I was shocked and sad. My sisters and mum were too. Even though mum and dad had separated, my mum knew how much Nanna means to us, meant to us, so she was worried about her too. Around half an hour later my sent us a text letting us know he was here. He was waiting for us in his car. We made our way out and got in his car– me and my two sisters.
Dad drove us, quickly to the hospital. Nanna had had a series of heart problems recently and they were getting worse. We found her room and saw her. It was haunting to see my Nanna like that, lying down, tubes everywhere, the heart monitor beeping. She looked lifeless. My dad went and got news from the nurses. She may not make it through the night, they said.
I took a seat next to her, as she lay there silently. My sister sat on her bed, my father looked on anxiously. None of us spoke. As I sat there looking at her, memories of her, her life, came flooding back to me. Memories of Nanna laughing along when Popeye (our grandfather) joked that she could ride her segway up the walls, Nanna laughing at our incredulous faces, faces that believed Pop’s story. Memories of Nanna playing ping pong with us at a sports bar – she was surprisingly good, beating all of us, and that was probably the happiest I ever saw her, laughing and just enjoying the victory over her grandkids. But not all memories of Nanna were bathed in light, in good times. Sometimes Nanna’s face would cloud over.

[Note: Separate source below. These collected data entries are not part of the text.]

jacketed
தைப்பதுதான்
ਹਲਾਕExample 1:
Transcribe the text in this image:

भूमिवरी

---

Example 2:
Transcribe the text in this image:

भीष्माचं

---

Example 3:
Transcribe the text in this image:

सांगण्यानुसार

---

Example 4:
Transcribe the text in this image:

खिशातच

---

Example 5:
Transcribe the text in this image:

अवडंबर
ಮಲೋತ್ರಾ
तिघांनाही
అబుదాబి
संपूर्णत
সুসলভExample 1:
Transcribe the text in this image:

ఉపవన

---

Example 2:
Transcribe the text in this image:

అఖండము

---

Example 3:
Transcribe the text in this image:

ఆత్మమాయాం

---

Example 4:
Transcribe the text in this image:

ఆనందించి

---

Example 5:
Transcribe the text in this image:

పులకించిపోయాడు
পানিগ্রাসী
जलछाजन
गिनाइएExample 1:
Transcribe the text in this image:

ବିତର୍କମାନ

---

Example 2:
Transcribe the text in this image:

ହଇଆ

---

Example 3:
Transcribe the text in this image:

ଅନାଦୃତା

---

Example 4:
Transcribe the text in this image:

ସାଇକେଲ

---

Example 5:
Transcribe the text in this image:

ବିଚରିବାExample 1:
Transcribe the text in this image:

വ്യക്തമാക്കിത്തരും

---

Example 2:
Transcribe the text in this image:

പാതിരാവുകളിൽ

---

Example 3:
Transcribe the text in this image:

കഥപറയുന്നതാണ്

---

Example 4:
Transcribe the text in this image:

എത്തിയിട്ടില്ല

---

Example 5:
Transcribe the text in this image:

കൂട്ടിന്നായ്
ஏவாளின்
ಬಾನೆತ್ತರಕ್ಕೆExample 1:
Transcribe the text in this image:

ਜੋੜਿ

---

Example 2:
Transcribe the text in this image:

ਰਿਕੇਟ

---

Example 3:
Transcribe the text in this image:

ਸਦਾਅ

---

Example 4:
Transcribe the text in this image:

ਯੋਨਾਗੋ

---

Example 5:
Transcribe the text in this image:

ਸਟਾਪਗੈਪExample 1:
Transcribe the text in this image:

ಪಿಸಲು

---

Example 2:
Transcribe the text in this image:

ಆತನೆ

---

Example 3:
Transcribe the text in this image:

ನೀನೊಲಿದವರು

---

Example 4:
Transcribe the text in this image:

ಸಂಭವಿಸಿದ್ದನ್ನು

These are the stories I remember Nanna telling us, stories of her own life, her own struggle. My Nanna was taken from her mother the moment she was born, along with her five siblings. The children’s welfare department denied her mother custody of all of her children. They deliberately kept the children in locations that would make it nearly impossible for the mother to find them. Not only that, but my nanna and her brothers and sisters were split apart and did not see each other. Her life began in a Presbyterian Children’s Home until the age of 4, she was then moved to several foster homes for the rest of the years to come. She was lied to during this time and told that her mother was dead and that she was an orphan. In her teenage years she lived in Kildonan Children’s Cottage in Syndal where she found some happiness and was able to meet three other Koori children who helped her find her own identity and belonging and helped shape her culture and who she is as a person. Unfortunately, when she was of the age that she could research and find her mother, she was informed that she has passed away the year before. The first relative she ever met was her eldest brother Robert, who unfortunately passed away three years later. She went on to complete her education, get married in 1968 and have two sons, Robert and Ricky.

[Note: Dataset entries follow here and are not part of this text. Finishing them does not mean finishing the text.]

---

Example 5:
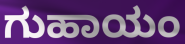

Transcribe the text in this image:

ಗುಹಾಯಂ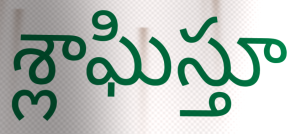
శ్లాఘిస్తూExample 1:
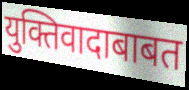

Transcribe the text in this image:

युक्तिवादाबाबत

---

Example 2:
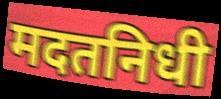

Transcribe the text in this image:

मदतनिधी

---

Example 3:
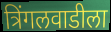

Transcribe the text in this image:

त्रिंगलवाडीला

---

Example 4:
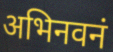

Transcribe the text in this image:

अभिनवनं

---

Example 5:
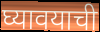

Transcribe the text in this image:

घ्यावयाचीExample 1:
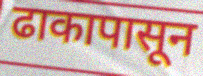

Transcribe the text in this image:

ढाकापासून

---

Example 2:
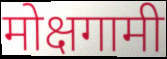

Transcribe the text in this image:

मोक्षगामी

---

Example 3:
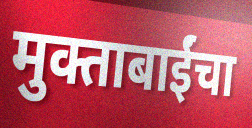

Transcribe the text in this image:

मुक्ताबाईंचा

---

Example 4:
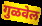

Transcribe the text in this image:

गुळवेल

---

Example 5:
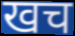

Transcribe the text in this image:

खच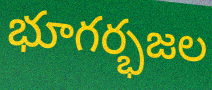
భూగర్భజల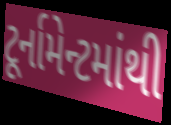
ટૂર્નામેન્ટમાંથી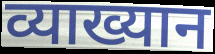
व्याख्यान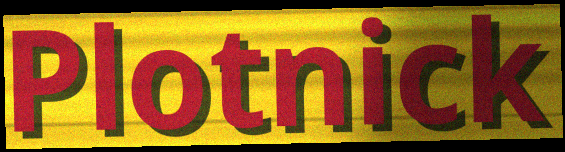
Plotnick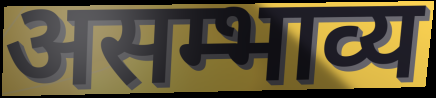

As I looked at my frail Nanna, lying on the hospital bed, I felt incredible sadness. I felt a loss of connection to my Aboriginal culture, despite the protestations of my family that my culture somehow always influenced my decisions. But I also felt incredibly proud. I think that my goal of wanting to become a social worker or youth worker comes from listening to Nanna’s experiences, and I will always be grateful that she shared those with me. I thank her from showing me my Aboriginality. I think I am good at sport and most importantly that I feel a sense of connection to the land, to my people, because of my Nanna. I know that when she passes, I will feel desolate, and although I am sad not to know more about my culture, I am incredibly proud to be Aboriginal. My father and Nanna taught me never to be ashamed of who I am and I am proud to say that I want to promote my culture, teach others about the beauty of it, the significance of it, because of them.
My nanna survived that night in the hospital. I feel so blessed to know her, to know my story, our story.